This seems like a big deal.
Lawyers behind the civil rights case that upended the bail system for low-level offenses in Harris County have asked a federal judge to consider sanctioning sitting county judges, citing grave concerns that the county withheld evidence.
The controversy will likely come to head on Tuesday in an unusual federal court hearing in which all the judges in the bail lawsuit have been ordered to attend to sort out the dispute.
The attorneys in a class-action lawsuit brought by indigent defendants wrote the judge Wednesday to highlight “deeply troubling revelations” unearthed after the State Commission on Judicial Conduct issued rare sanctions issued to three county magistrates. On Jan. 10, the state admonished the trio for failing to follow the law and use discretion in granting personal bonds.
The conflict erupted after magistrates Joseph Licata III, Jill Wallace and Eric Hagstette told the commission they were acting under direction of the county judges, following rules that restricted them from granting cash-free bonds. They said they felt pressured to comply with these rules the judges provided.
This testimony appears to contradict what judges said under oath during a March hearing in federal court, according to attorneys for indigent defendants in the landmark bail case letter.

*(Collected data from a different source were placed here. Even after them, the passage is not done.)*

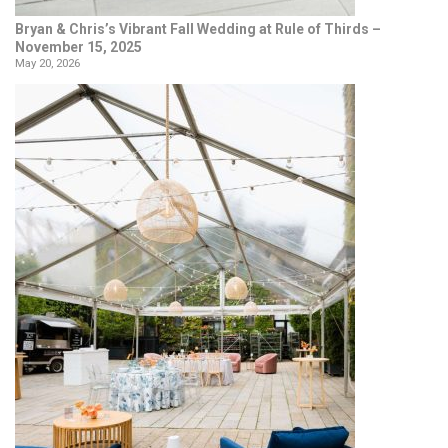
Bryan & Chris’s Vibrant Fall Wedding at Rule of Thirds –
November 15, 2025
May 20, 2026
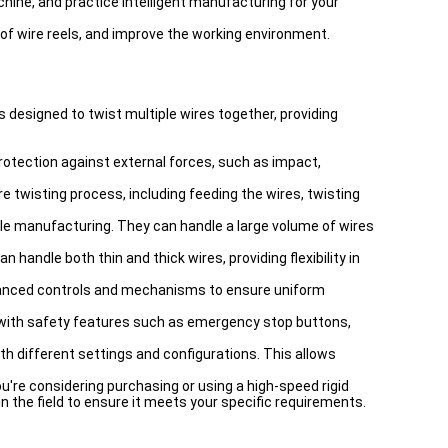
ne, and practice intelligent manufacturing for your
 of wire reels, and improve the working environment.
s designed to twist multiple wires together, providing
rotection against external forces, such as impact,
e twisting process, including feeding the wires, twisting
ble manufacturing. They can handle a large volume of wires
handle both thin and thick wires, providing flexibility in
dvanced controls and mechanisms to ensure uniform
e with safety features such as emergency stop buttons,
 different settings and configurations. This allows
u're considering purchasing or using a high-speed rigid
the field to ensure it meets your specific requirements.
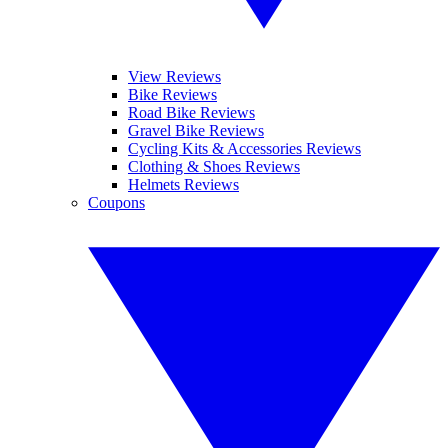
View Reviews
Bike Reviews
Road Bike Reviews
Gravel Bike Reviews
Cycling Kits & Accessories Reviews
Clothing & Shoes Reviews
Helmets Reviews
Coupons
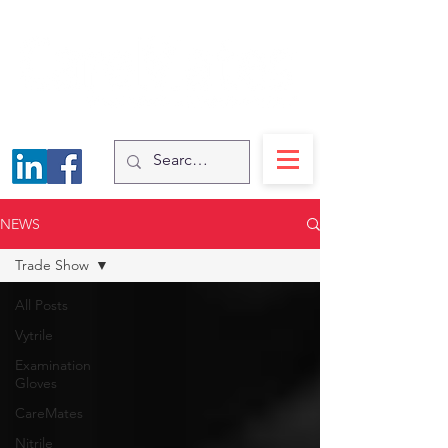
NEWS
Trade Show
All Posts
Vytrile
Examination
Gloves
CareMates
Nitrile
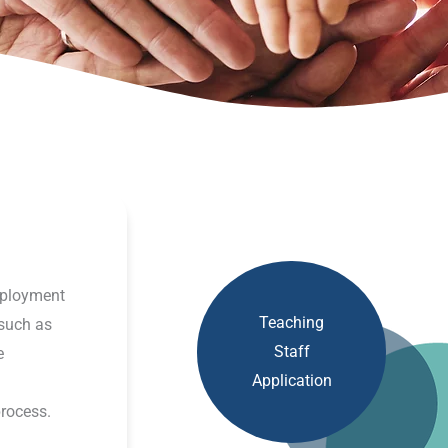
employment
Teaching
such as
Staff
e
Application
process.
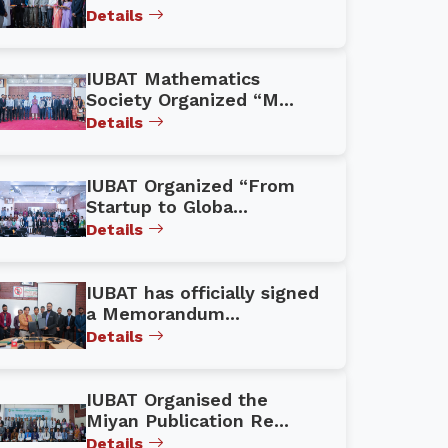
Details
IUBAT Mathematics
Society Organized “M...
Details
IUBAT Organized “From
Startup to Globa...
Details
IUBAT has officially signed
a Memorandum...
Details
IUBAT Organised the
Miyan Publication Re...
Details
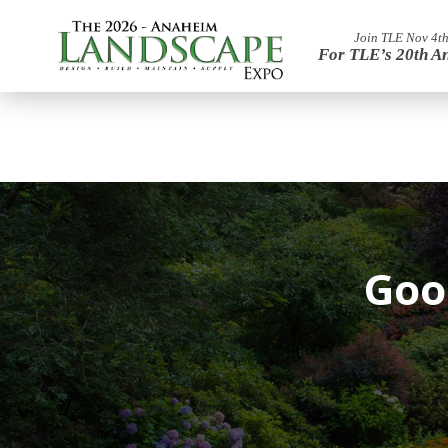
Join TLE Nov 4th
For TLE’s 20th A
Goo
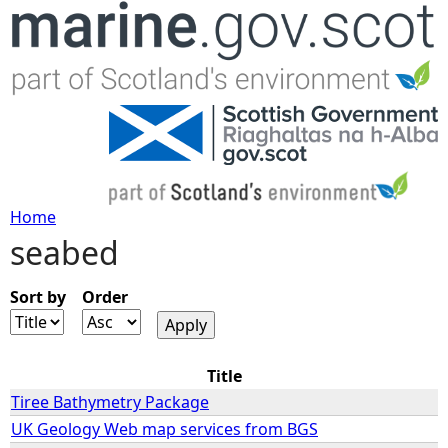
Jump to navigation
Home
seabed
Y
o
Sort by
Order
u
Title
a
Tiree Bathymetry Package
UK Geology Web map services from BGS
r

Throughout the injunction hearing, judges repeatedly said they never provided instructions to hearing officers about bail matters and magistrates had full reign to issue personal bonds.

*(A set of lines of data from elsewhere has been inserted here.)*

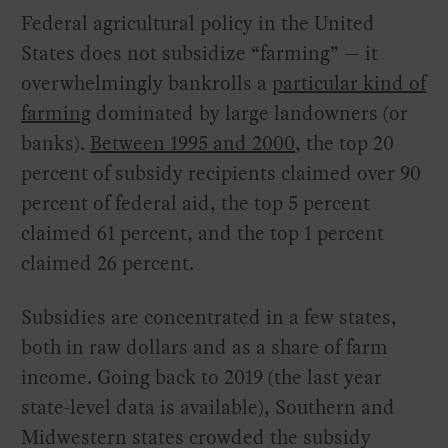
Federal agricultural policy in the United
States does not subsidize “farming” — it
overwhelmingly bankrolls a
particular kind of
farming
dominated by large landowners (or
banks).
Between 1995 and 2000
, the top 20
percent of subsidy recipients claimed over 90
percent of federal aid, the top 5 percent
claimed 61 percent, and the top 1 percent
claimed 26 percent.
Subsidies are concentrated in a few states,
both in raw dollars and as a share of farm
income. Going back to 2019 (the last year
state-level data is available), Southern and
Midwestern states crowded the subsidy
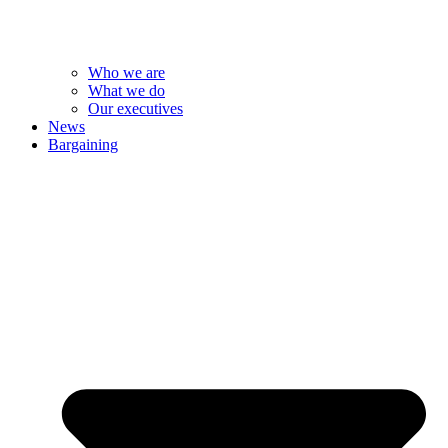
Who we are
What we do
Our executives
News
Bargaining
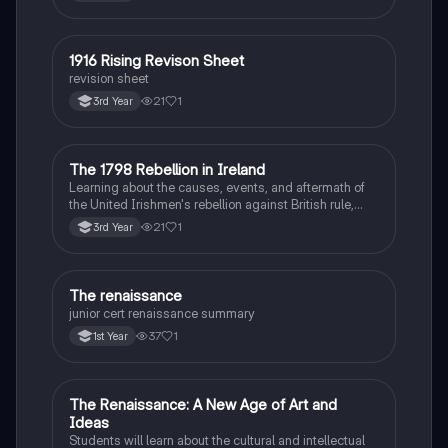
1916 Rising Revison Sheet
History
revision sheet
21
1
3rd Year
The 1798 Rebellion in Ireland
History
Learning about the causes, events, and aftermath of
the United Irishmen's rebellion against British rule,
inspired by revolutionary ideals.
21
1
3rd Year
The renaissance
History
junior cert renaissance summary
37
1
1st Year
The Renaissance: A New Age of Art and
History
Ideas
Students will learn about the cultural and intellectual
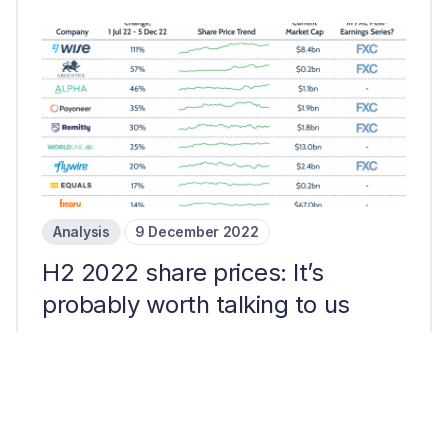
Analysis
9 December 2022
H2 2022 share prices: It’s
probably worth talking to us
3 mins read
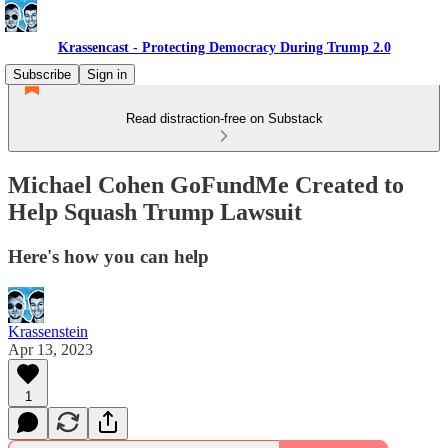
Krassencast - Protecting Democracy During Trump 2.0
Subscribe
Sign in
Read distraction-free on Substack
Michael Cohen GoFundMe Created to
Help Squash Trump Lawsuit
Here's how you can help
Krassenstein
Apr 13, 2023
1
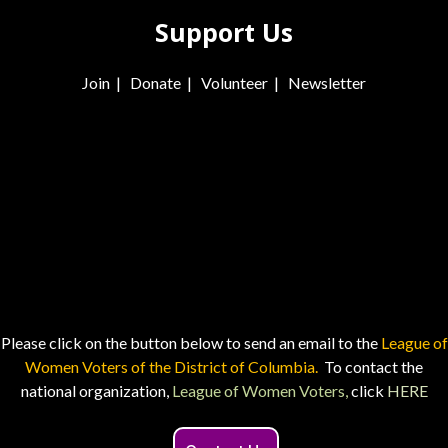
Support Us
Join
|
Donate
|
Volunteer
|
Newsletter
Please click on the button below to send an email to the
League of
Women Voters of the District of Columbia.
To contact the
national organization,
League of Women Voters,
click
HERE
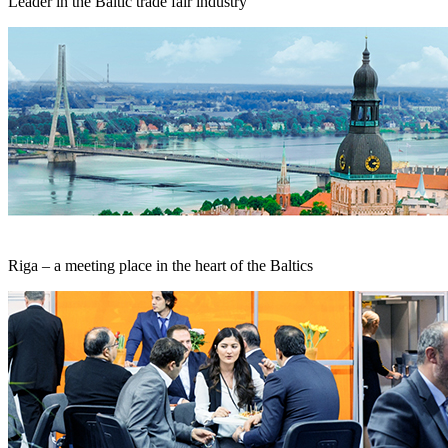
Leader in the Baltic trade fair industry
Riga – a meeting place in the heart of the Baltics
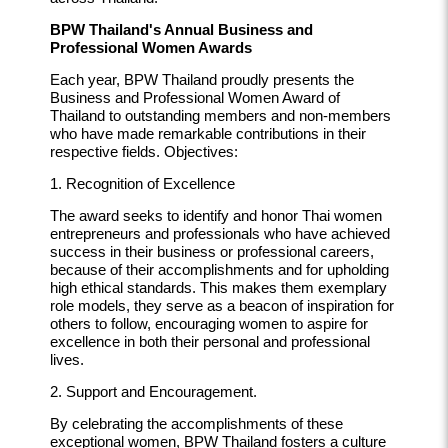
BPW Thailand's Annual Business and
Professional Women Awards
Each year, BPW Thailand proudly presents the
Business and Professional Women Award of
Thailand to outstanding members and non-members
who have made remarkable contributions in their
respective fields. Objectives:
1. Recognition of Excellence
The award seeks to identify and honor Thai women
entrepreneurs and professionals who have achieved
success in their business or professional careers,
because of their accomplishments and for upholding
high ethical standards. This makes them exemplary
role models, they serve as a beacon of inspiration for
others to follow, encouraging women to aspire for
excellence in both their personal and professional
lives.
2. Support and Encouragement.
By celebrating the accomplishments of these
exceptional women, BPW Thailand fosters a culture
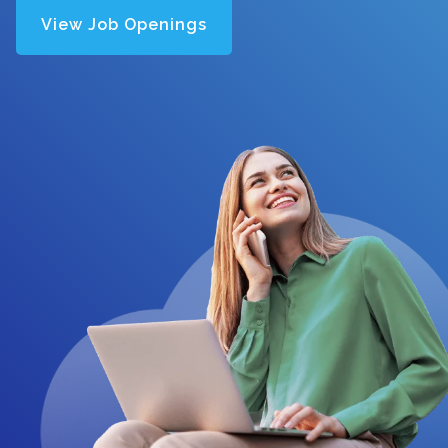
View Job Openings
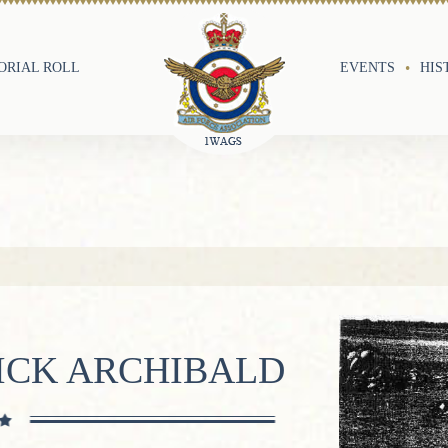
RIAL ROLL
EVENTS
HIS
ICK ARCHIBALD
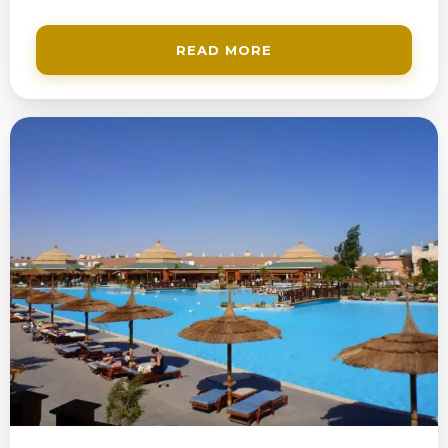
READ MORE
200$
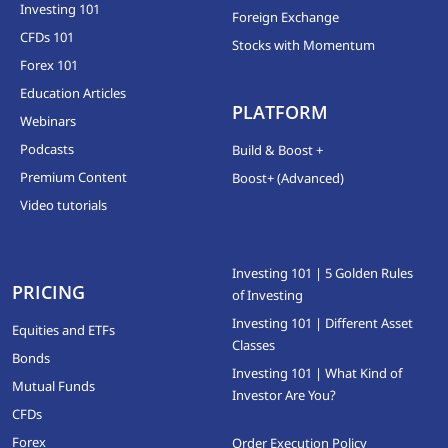
Investing 101
Foreign Exchange
CFDs 101
Stocks with Momentum
Forex 101
Education Articles
PLATFORM
Webinars
Podcasts
Build & Boost +
Premium Content
Boost+ (Advanced)
Video tutorials
Investing 101 | 5 Golden Rules
PRICING
of Investing
Investing 101 | Different Asset
Equities and ETFs
Classes
Bonds
Investing 101 | What Kind of
Mutual Funds
Investor Are You?
CFDs
Forex
Order Execution Policy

There’s more, so go read the rest. I can’t wait to see what happens at Tuesday’s hearing. If the evidence here is credible, then among other things the 15 Republican judges on the misdemeanor court benches (*) don’t just deserve to be voted out, they deserve to be sanctioned like the magistrates were. Hold onto your hats. Mark Bennett has more.
(*) -The one Democratic judge on the misdemeanor courts, Darrell Jordan, has testified for the plaintiffs and as far as I can tell is not subject to this motion.